Siamo nel 1892, all’apice della rivoluzione industriale ove l’originario predominio degli indigeni americani è ormai una sconfitta inesorabile e definitiva. In questo contesto, a seguito di guerre sanguinarie perpetrate senza sosta, le rivolte di alcune comunità combattive continuano a farsi posto sul territorio: tra le vittime anche una giovane donna che vede la propria famiglia brutalmente sterminata dalla tribù Comanche. A prendersi cura di lei arriva in soccorso il Capitano di fanteria Joseph Blocker, incaricato suo malgrado di scortare dal Nuovo Messico al Montana il capo di guerra dei Cheyenne del Nord, Falco Giallo, pluri assassino ormai gravemente malato a cui è stato accordato il ritorno a casa.
La guerra vissuta in prima persona, le tragiche morti dei suoi compagni, hanno distrutto l’animo di Blocker colmo di odio verso i nativi americani, un rancore segnato da anni di sangue e violenza indicibili. L’incontro con la giovane vedova e il buon cuore di lei unito ad una lotta comune lo porteranno a vivere un duplice viaggio in cui la destinazione del principio sarà opportunità di nuove comprensioni e una, probabile, rinnovata vita.
Film d’apertura della dodicesima edizione della Festa del Cinema di Roma, il regista e sceneggiatore statunitense Scott Cooper con il suo quarto lungometraggio (dopo l’esordio nel 2009 con Crazy Heart e i successivi Il fuoco della vendetta e Black Mass – L’ultimo gangster) affronta le fasi finali di quel tormentato periodo storico che ha segnato la nascita di una nuova America e il complicato rapporto con i nativi del luogo. Un’impresa tortuosa approntata ad una modalità da western classico dai tratti crepuscolari ed enigmatici e saldamente ancorata ai volti di due ottimi protagonisti, Christian Bale e Rosamund Pike. Interpreti che reggono le fila di Hostiles con performance d’eccezione, evocando le significative ferite emotive in commoventi sguardi che si profilano come radice stessa della pellicola e sui quali la stessa si struttura e amplia.

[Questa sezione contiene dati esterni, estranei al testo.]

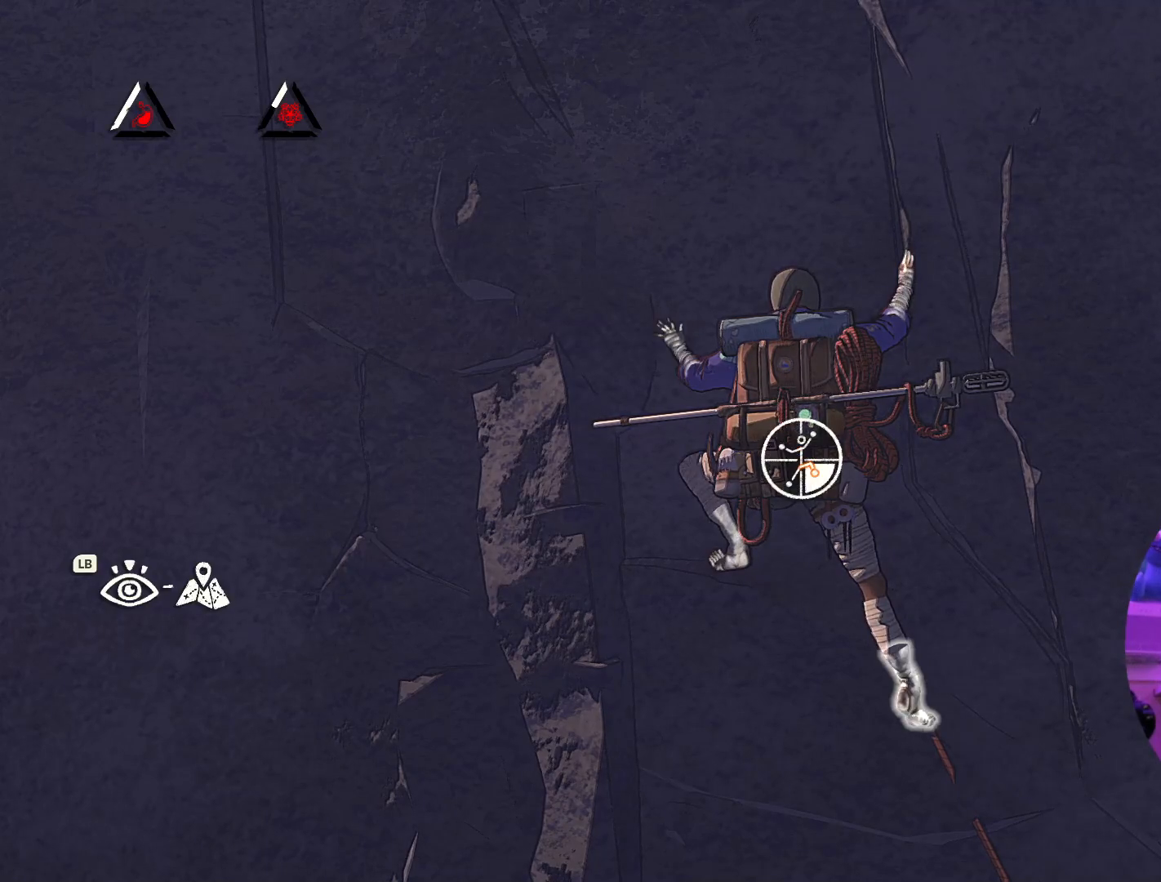
{"dt_ms": 500, "buttons": ["R1"], "left_stick": "center", "right_stick": "center", "events": [[117, "left_stick", "center"], [233, "R2", "up"]]}
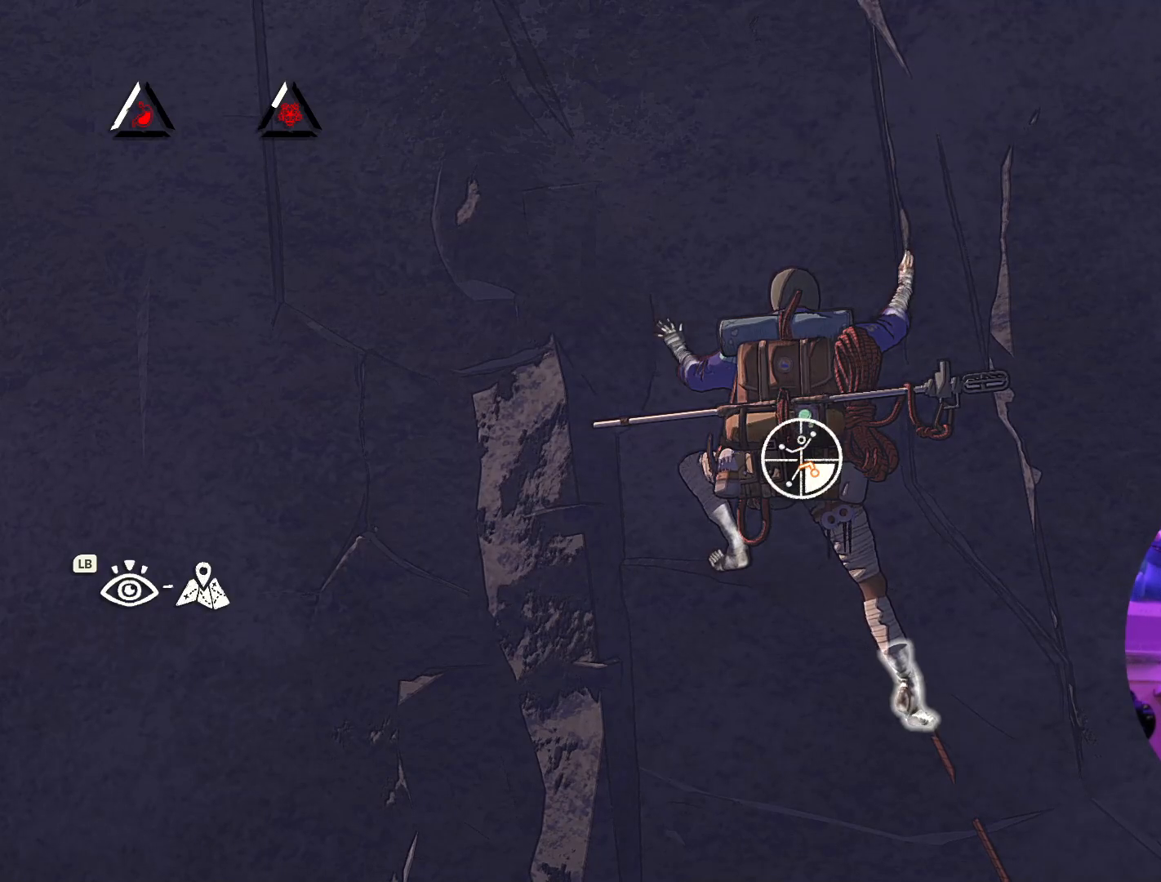
{"dt_ms": 500, "buttons": ["R1"], "left_stick": "center", "right_stick": "center", "events": [[183, "left_stick", "up"], [433, "left_stick", "center"]]}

Un’Odissea di tormenti profondi attraverso le estese e sconfinate terre disseminate di odio e violenza tra pianure e montagne, canyon e foreste, in un’ardua impresa scenografica che dipinge la pellicola di vasti splendori naturalistici contaminati dalla mano feroce dell’uomo. In questo scenario prende forma l’analisi di Cooper che con particolare attenzione porta in superficie i drammi interiori che hanno devastato gli uomini protagonisti della guerra, dai volti segnati e l’esanime tempra, alcuni ormai tragicamente sconfitti dall’orrore vissuto.
Un quadro che perde di forza nell’approssimarsi alle difficoltà di origine etnica e al superamento delle stesse, approntate ad una retorica esistenzialista che sembra voler affacciarsi con esile garbo alle vicende contemporanee americane, come riferimento alle discutibili politiche marcate Donald Trump, ma che nell’effettivo si dissolvono in un obiettivo mancato e relegato ad una formale convenzionalità narrativa dai tratti insipidi e grossolani, perdendo di un significativo potenziale.
Cooper si avvale di un cast ben congeniale e studiato, quasi impeccabile, per un progetto dalle notevoli lacune che riesce comunque a snodare un certo interesse, pur senza elargire un lavoro degno di essere menzionato in futuro.